For one thing, there are questions about what a vocation is. During the Middle Ages, for instance, the word ‘vocation’ tended to be reserved for specifically religious roles. One could have a vocation as a priest, for instance, or a nun. Martin Luther, on the other hand, is credited with democratizing the notion, extending vocation as a universal experience that could apply to any kind of work. Farmer or mother could be vocations just as much as bishop and monk could be. One might also wonder: Need a vocation be life-long? Need it be somehow tailored to who I am?
There are also important questions about how we discern a vocation, assuming we have one. Should we be waiting for a dramatic sense of God’s invitation, like Paul on the road to Damascus? Or are we rather to look to our giftings and personality, searching out that place where “our greatest passion meets the world’s greatest need”?
I have found myself in recent years with unanswered questions in both domains. I have also become increasingly suspicious that the way we often think about vocation in the contemporary protestant church (at least in the U.S.) has been shaped more powerfully by our culture than by a careful reading of the Biblical text.
Getting this right is important. As I already noted, the Christian story is fundamentally vocational in shape, and the human heart seems to long to find itself within an order into which it has been summoned. So when thinking about vocation we’re touching upon something fundamental to both Christian faith and human life.

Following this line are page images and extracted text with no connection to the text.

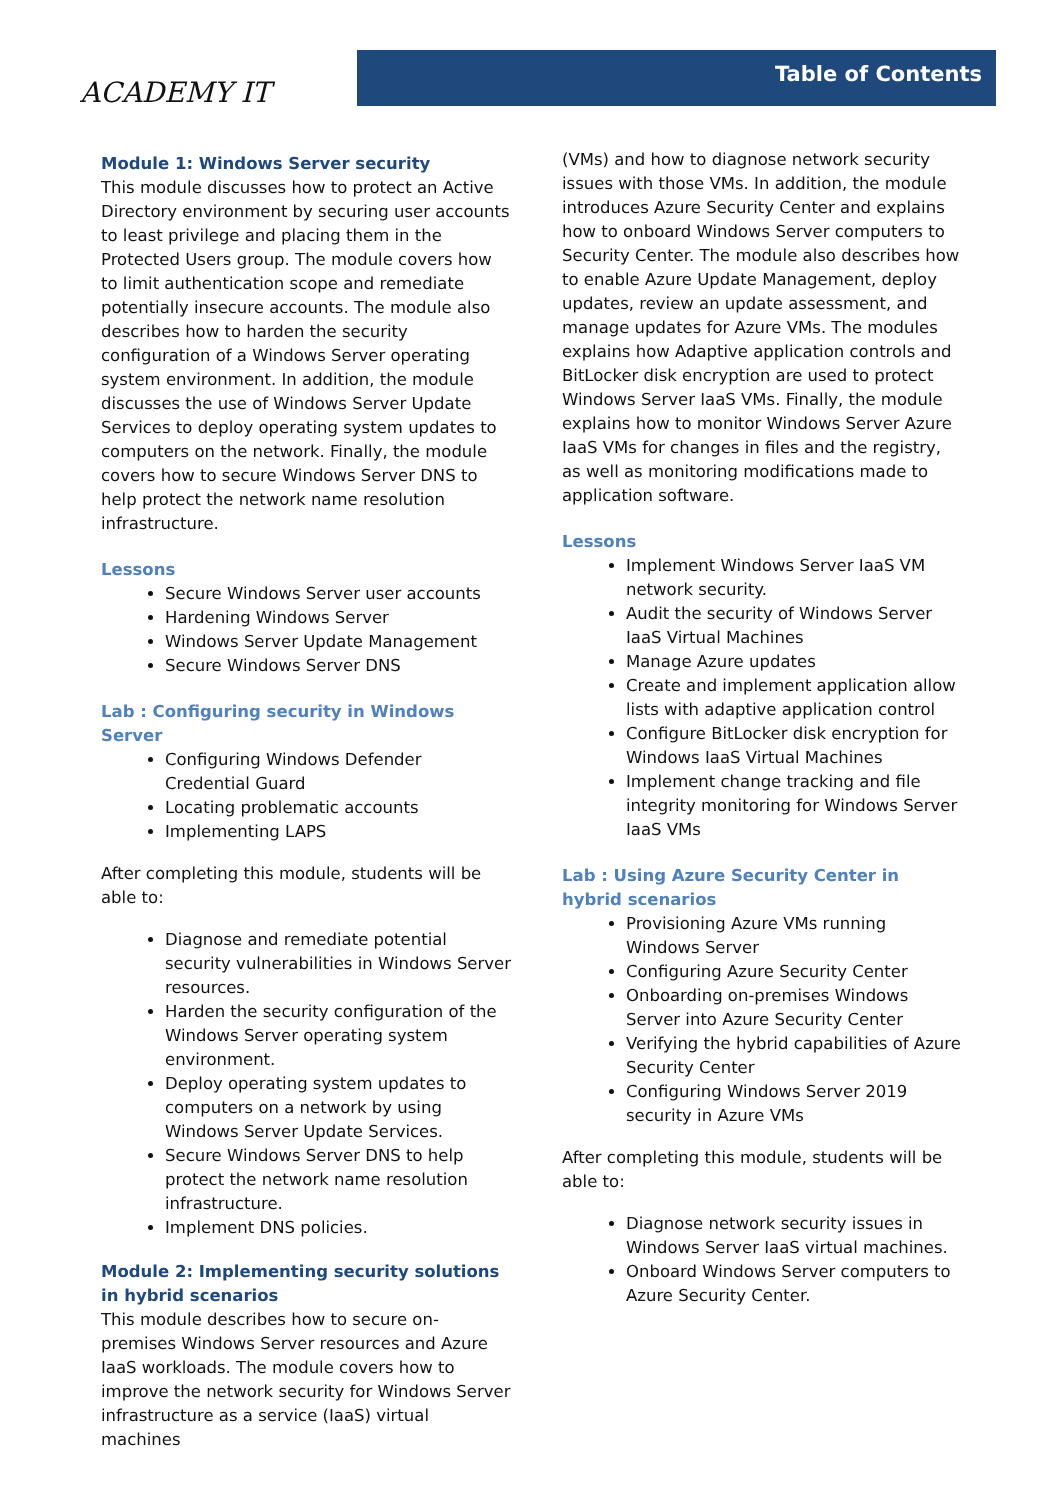ACADEMY IT
Table of Contents
Module 1: Windows Server security
This module discusses how to protect an Active Directory environment by securing user accounts to least privilege and placing them in the Protected Users group. The module covers how to limit authentication scope and remediate potentially insecure accounts. The module also describes how to harden the security configuration of a Windows Server operating system environment. In addition, the module discusses the use of Windows Server Update Services to deploy operating system updates to computers on the network. Finally, the module covers how to secure Windows Server DNS to help protect the network name resolution infrastructure.
Lessons
Secure Windows Server user accounts
Hardening Windows Server
Windows Server Update Management
Secure Windows Server DNS
Lab : Configuring security in Windows Server
Configuring Windows Defender Credential Guard
Locating problematic accounts
Implementing LAPS
After completing this module, students will be able to:
Diagnose and remediate potential security vulnerabilities in Windows Server resources.
Harden the security configuration of the Windows Server operating system environment.
Deploy operating system updates to computers on a network by using Windows Server Update Services.
Secure Windows Server DNS to help protect the network name resolution infrastructure.
Implement DNS policies.
Module 2: Implementing security solutions in hybrid scenarios
This module describes how to secure on-premises Windows Server resources and Azure IaaS workloads. The module covers how to improve the network security for Windows Server infrastructure as a service (IaaS) virtual machines
(VMs) and how to diagnose network security issues with those VMs. In addition, the module introduces Azure Security Center and explains how to onboard Windows Server computers to Security Center. The module also describes how to enable Azure Update Management, deploy updates, review an update assessment, and manage updates for Azure VMs. The modules explains how Adaptive application controls and BitLocker disk encryption are used to protect Windows Server IaaS VMs. Finally, the module explains how to monitor Windows Server Azure IaaS VMs for changes in files and the registry, as well as monitoring modifications made to application software.
Lessons
Implement Windows Server IaaS VM network security.
Audit the security of Windows Server IaaS Virtual Machines
Manage Azure updates
Create and implement application allow lists with adaptive application control
Configure BitLocker disk encryption for Windows IaaS Virtual Machines
Implement change tracking and file integrity monitoring for Windows Server IaaS VMs
Lab : Using Azure Security Center in hybrid scenarios
Provisioning Azure VMs running Windows Server
Configuring Azure Security Center
Onboarding on-premises Windows Server into Azure Security Center
Verifying the hybrid capabilities of Azure Security Center
Configuring Windows Server 2019 security in Azure VMs
After completing this module, students will be able to:
Diagnose network security issues in Windows Server IaaS virtual machines.
Onboard Windows Server computers to Azure Security Center.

I have seen, in my own life as well as in the stories of friends, hints that our approach to vocation might need adjustment. Many, for instance, are guilty, feeling they ought to be doing more when, from the outside, it appears they are already doing more than enough. Others are anxious, struggling to discover their vocations and afraid of missing it. Still others wrestle with feelings of discontent and chafe against the constraints of life, resentful that they are kept from being able to live their perceived vocation out.
I realized, too, that the picture of vocation I used to have only made sense in the context of a modern, affluent, individualistic, and free society. It’s fair to say that most Christians in the history of the Church have not lived in such circumstances. Surely the right way to think about vocation will apply to followers of Jesus in any time and place.
For these reasons, I want to dig into the matter of vocation a bit. I desire to explore and understand more fully this central aspect of life and faith. Hopefully, you have some of the same questions I do and will find it useful to follow along.
I’m not sure how many posts will be in this series, but I anticipate several. I’m going to be approaching this a bit differently than past series, however. Rather than going straight through, I plan to interrupt with some pieces on other topics that are in the mental pipeline.
Thanks for reading.
Looking forward to reading more about this. Thanks John.
With over 20 years as a life coach, I have concluded that people don’t really “find” themselves. We build ourselves, and one day might realize that we actually like who we have built.
I resonate with your comments about significance, and my wife points out that I do more to help people than I think I do. My life has been an adventure of figuring out what I want to be when I grow up, and I’m still figuring. Perhaps some of us have a vocation of living the adventure, always on a journey to a destination that keeps changing throughout our lives?
I once heard a sermon about how the shadow of Saint Peter fell upon the sick, and they were healed. The preacher pointed out that, at that time of day and location, Peter‘s shadow would fall behind him, and he might not have seen the healings taking place as he walked. I perceive, John, that you cast a long shadow. Maybe your adventure vocation for now is to simply keep walking?